**Written request**:
Please update the records from the start through the line containing "नोकरापर्यंत", changing every "Transcribe" to "Type out". Give those lines again with nothing else altered.

[Items from a dataset]

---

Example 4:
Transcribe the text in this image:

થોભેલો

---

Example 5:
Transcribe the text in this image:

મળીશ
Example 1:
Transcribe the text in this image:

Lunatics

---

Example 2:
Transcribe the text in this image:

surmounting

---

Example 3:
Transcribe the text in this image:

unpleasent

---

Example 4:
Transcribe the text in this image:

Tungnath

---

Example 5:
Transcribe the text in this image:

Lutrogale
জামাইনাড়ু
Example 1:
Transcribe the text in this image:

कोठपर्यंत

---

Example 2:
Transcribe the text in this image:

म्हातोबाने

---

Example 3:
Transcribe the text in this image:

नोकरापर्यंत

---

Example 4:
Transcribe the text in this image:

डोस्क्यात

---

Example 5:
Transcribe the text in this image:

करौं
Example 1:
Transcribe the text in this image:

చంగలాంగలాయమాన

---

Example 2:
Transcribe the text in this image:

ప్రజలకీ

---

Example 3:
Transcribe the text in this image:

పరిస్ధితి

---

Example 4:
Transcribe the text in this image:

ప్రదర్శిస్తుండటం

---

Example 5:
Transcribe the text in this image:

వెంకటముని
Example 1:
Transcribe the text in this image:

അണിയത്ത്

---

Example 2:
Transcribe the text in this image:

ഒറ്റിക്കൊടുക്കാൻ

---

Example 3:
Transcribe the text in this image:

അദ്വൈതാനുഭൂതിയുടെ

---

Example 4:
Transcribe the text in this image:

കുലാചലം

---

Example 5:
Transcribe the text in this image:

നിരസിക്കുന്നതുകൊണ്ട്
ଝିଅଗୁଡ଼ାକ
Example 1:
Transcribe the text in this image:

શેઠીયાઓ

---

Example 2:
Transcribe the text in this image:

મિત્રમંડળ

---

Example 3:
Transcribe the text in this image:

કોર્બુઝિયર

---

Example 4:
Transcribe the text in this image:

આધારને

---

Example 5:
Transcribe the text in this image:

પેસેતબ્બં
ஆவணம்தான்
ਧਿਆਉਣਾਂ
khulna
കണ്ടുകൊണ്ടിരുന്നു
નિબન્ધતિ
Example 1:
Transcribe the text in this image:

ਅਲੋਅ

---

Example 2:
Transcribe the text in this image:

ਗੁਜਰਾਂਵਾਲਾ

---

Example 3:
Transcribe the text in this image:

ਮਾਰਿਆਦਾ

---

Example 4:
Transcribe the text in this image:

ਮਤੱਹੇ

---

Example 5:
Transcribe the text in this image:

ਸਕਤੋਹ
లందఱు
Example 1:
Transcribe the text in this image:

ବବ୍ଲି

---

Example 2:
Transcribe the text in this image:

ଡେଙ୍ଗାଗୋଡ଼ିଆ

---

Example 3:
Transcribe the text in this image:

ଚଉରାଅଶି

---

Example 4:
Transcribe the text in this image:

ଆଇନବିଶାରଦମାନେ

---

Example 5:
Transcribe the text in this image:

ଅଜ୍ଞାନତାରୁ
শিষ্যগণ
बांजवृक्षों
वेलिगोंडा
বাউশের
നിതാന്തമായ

**Expected answer**:
---

Example 4:
Type out the text in this image:

થોભેલો

---

Example 5:
Type out the text in this image:

મળીશ
Example 1:
Type out the text in this image:

Lunatics

---

Example 2:
Type out the text in this image:

surmounting

---

Example 3:
Type out the text in this image:

unpleasent

---

Example 4:
Type out the text in this image:

Tungnath

---

Example 5:
Type out the text in this image:

Lutrogale
জামাইনাড়ু
Example 1:
Type out the text in this image:

कोठपर्यंत

---

Example 2:
Type out the text in this image:

म्हातोबाने

---

Example 3:
Type out the text in this image:

नोकरापर्यंत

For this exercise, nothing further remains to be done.